目前，分离制备儿茶素单体的方法主要有柱色谱法［11］、HPLC 法［12］、HSCCC 法［13］、吸附分离法［14］等。由于酯型儿茶素类单体的化学结构和性质很相近，要得到高纯度的儿茶素单体EGCG，采用一般的化学分离富集方法很难实现其单体的分离。现在所采用的分离方法基本是在较高纯度茶多酚的基础上，对其进行进一步的分离纯化。

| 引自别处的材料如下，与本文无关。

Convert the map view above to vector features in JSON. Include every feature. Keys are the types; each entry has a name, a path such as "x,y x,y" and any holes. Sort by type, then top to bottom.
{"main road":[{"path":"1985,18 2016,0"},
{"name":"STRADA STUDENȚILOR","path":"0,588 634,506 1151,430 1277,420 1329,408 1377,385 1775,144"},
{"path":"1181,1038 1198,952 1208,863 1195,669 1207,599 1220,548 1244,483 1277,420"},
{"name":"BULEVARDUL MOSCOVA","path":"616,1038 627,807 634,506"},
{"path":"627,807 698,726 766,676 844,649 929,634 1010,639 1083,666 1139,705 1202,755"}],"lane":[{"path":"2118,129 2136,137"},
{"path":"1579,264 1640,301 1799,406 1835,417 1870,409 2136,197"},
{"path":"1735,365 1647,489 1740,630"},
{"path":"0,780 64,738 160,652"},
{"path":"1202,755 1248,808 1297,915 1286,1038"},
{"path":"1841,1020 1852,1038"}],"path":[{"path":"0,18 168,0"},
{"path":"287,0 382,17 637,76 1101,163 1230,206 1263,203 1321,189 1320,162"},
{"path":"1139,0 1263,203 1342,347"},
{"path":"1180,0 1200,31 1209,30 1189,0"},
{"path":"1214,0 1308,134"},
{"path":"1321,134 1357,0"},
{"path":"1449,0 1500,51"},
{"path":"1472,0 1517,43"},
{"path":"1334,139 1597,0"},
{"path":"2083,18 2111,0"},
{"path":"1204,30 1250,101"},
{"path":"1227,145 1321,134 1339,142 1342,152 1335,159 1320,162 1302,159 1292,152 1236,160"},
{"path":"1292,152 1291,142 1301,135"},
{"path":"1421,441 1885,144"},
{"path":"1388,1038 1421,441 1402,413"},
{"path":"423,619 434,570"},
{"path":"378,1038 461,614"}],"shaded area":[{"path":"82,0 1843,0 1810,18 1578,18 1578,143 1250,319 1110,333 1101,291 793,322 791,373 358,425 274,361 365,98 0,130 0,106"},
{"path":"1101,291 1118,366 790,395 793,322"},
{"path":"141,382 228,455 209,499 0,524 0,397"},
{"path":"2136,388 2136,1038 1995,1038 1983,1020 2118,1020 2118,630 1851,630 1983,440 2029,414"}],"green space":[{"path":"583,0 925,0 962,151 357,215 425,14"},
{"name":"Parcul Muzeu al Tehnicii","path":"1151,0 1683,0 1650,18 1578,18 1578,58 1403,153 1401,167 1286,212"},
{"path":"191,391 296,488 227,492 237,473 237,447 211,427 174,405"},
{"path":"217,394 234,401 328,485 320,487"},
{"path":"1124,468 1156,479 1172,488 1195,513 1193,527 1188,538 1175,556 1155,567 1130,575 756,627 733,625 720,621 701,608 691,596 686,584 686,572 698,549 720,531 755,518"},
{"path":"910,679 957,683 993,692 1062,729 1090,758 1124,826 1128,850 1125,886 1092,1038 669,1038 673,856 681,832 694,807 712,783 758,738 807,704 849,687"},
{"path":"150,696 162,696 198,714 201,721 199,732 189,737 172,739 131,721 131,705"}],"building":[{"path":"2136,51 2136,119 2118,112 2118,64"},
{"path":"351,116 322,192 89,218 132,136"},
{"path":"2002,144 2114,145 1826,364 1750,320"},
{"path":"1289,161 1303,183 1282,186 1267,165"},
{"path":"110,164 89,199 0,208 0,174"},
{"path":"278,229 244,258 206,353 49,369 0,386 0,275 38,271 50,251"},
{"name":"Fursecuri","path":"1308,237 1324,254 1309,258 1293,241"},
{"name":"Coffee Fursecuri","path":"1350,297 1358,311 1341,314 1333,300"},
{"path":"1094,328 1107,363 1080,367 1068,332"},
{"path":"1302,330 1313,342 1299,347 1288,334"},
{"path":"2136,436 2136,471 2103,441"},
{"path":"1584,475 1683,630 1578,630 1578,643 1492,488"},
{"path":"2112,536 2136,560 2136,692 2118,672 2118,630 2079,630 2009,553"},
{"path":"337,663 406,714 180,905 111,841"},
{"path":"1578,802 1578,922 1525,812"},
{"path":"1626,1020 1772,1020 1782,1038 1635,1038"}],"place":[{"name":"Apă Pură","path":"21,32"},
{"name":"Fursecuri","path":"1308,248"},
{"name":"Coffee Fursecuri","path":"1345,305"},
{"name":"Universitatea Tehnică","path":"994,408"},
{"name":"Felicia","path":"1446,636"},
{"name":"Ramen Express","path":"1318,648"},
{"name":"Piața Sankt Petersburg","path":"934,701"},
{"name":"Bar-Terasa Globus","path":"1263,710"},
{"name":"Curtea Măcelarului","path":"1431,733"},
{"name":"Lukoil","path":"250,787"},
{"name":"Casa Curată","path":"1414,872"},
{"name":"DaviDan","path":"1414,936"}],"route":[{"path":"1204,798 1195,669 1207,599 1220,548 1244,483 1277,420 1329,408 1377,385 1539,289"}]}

赵敏等［15］以毛尖茶叶为原料，用加速溶剂萃取法提取茶多酚粗品，取得较高的粗提率。包箐箐等［16］采用HPLC 法测定4 种温州早茶样品中EGCG、EGC 的含量，结果显示被测组分的含量与其峰面积线性关系良好。刘少静等［17］采用反相高效液相色谱（RP-HPLC）法定量分析了安吉白茶中主要儿茶素类有效成分，结果EGC，EGCG，ECG 的 平 均 回 收 率 分 别 为98.80%，97.83%，99.38%。王尉等［13］采用HSCCC 法对绿茶化学成分进行分离，通过对绿茶有效部位的分段萃取和多种溶剂系统的筛选，建立了分离绿茶化学成分的HSCCC 法，分离得到的EGC，EGCG，ECG 单体化合物纯度分别为97.2%，98.8%，99.2%。从国内外已有的文献报道及专利来看，茶多酚分离纯化技术仍存在缺点。溶剂萃取法由于很多物质的极性都相似或相近，导致提取液中不仅有茶多酚，还会有其他物质，杂质较多，故要得到较纯的茶多酚就需用大量的有机溶剂进行反复精制，易造成环境污染，不符合绿色化学理念。HPLC 法制备儿茶素分离效率高，条件易控制，单体纯度高，在保持EGCG 原药效性能的前提下，产品稳定性大幅增强。但该方法设备投资大、制备量较小，生产成本较高，难以工业化推广。HSCCC 法可实现儿茶素单体的分离，但同样存在生产成本高，一次性设备投入高，制备量小的缺点，难以实现工业化、规模化生产。而传统的柱层析方法具有操作简便、价格经济的优点，为较合理可行的制备途径。

3.2 试验条件优化

EGCG 属黄烷醇类物质，极性较强，洗脱剂的极性越大，对EGCG 的分离纯化效果影响越明显，但若极性过大，所有组分可能均被带至溶剂前沿，无法分离［18］。本试验中考察了不同洗脱剂，确定乙醇的洗脱效果最优。但不同体积分数的乙醇对洗脱效果仍存在显著影响［18］，综合考虑选用80%乙醇。由于儿茶素与硅醇基氢键作用的强弱与环境的酸碱度密切相关［19-20］，故也考察了洗脱剂的pH。当pH 为2.0 或3.0 时，EGCG 的纯度和得率均较pH 为4.0 时降低，这可能是由于酸度过高导致其分子基团破坏，致使洗脱下来的馏分中EGCG 含量下降，表明EGCG 分离纯化效果受酸碱度影响较大；当pH ＞4.0时EGCG 的纯度和得率呈逐渐降低趋势，这可能是因为儿茶素在中性或碱性条件下不稳定，易被氧化降解，致使EGCG 含量降低［21］。当洗脱剂流速＞3.0 mL/min 时，EGCG 纯度及得率均较低，且洗脱剂的耗量大，色带也拖长；当洗脱剂流速＜3.0 mL/min 时，EGCG 不仅纯度和得率均较低，且分离时间长。这是由于流速过大时，两相间浓度很难均衡分配，使分离效果变差；而流速过低时，轴向扩散的影响变大，使层析效果变差［22-23］。本试验结果显示，当洗脱剂流速为3.0 mL/ min 时，EGCG 纯度及得率均为最高。平均流速为4 mL/min时，纯度及得率与平均流速为3 mL/min时基本相当，但洗脱剂的耗量增大，色带也拖长，综合考虑选择流速为3.0 mL/min为优化流速条件。随着上样量逐渐增加，由于各组分的峰形在色谱图上呈部分重叠现象，致使EGCG纯度及得率下降；上样量过大时，硅胶柱吸附饱和，EGCG纯度及得率均显著降低，达不到要求，故以一次上样量为0.4 g为佳。

经氯仿和乙酸乙酯萃取后的儿茶素富集物，再经硅胶柱层析进一步分离纯化可得到高纯度的EGCG 单体。试验通过优化EGCG 硅胶柱层析分离纯化过程中的参数进行，得到最佳工艺参数为：儿茶素富集物上样量为0.4 g，洗脱剂乙醇溶液体积分数为80%，pH 为4.0，流速为3 mL/ min。在上述条件下分离得到的EGCG 经HPLC检测，其纯度超过90%，得率超过80%。

3.3 方法评价

硅胶柱层析法具有方便、快速、生产周期短、纯化分离效果好等优点，可经济、有效地分离出高纯度EGCG单体成分。